Passage provided:

Minn. Blues partners with provider for new narrow network plan

Blue Cross Blue Shield of Minnesota has partnered with Allina Health, one of the state's largest provider systems, to create a new health plan based on interviews with patients and employers about which aspects they don't like in their current coverage.

The result is BluePrint, a plan that aims to eliminate any financial barriers to members receiving medical care, including skipping co-pays and deductibles for some office visits, reported Minneapolis Public Radio.

"We tried to strip everything out that got in the way of optimal patient care," Robert Wieland, executive vice president of Allina's clinic and community division, told the Minneapolis Star-Tribune.

The BluePrint plan, which will be available on the state's health insurance exchange, is geared for consumers with three chronic conditions--diabetes, hypertension and high cholesterol--although the plan is open to anyone. Members will receive two free office visits, including primary care, specialty or behavioral health, while those with chronic conditions will have an extra free office visit.

Recorded data:
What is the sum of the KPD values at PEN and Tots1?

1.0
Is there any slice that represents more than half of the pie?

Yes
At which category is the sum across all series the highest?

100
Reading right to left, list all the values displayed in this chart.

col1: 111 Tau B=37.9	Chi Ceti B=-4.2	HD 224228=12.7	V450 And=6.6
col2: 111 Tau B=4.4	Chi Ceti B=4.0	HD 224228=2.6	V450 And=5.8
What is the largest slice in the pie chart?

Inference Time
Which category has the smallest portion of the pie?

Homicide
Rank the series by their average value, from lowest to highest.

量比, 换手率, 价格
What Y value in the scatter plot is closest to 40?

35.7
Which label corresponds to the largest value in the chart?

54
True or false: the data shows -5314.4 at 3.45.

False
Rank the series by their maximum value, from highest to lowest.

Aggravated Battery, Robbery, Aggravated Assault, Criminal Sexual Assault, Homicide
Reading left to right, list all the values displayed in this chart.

What is expected: Quote the article on the BluePrint plan word for word, from "The result is" to "Minneapolis Public Radio.". The lines have no connection to the article on the BluePrint plan.

Solution to this task:
The result is BluePrint, a plan that aims to eliminate any financial barriers to members receiving medical care, including skipping co-pays and deductibles for some office visits, reported Minneapolis Public Radio.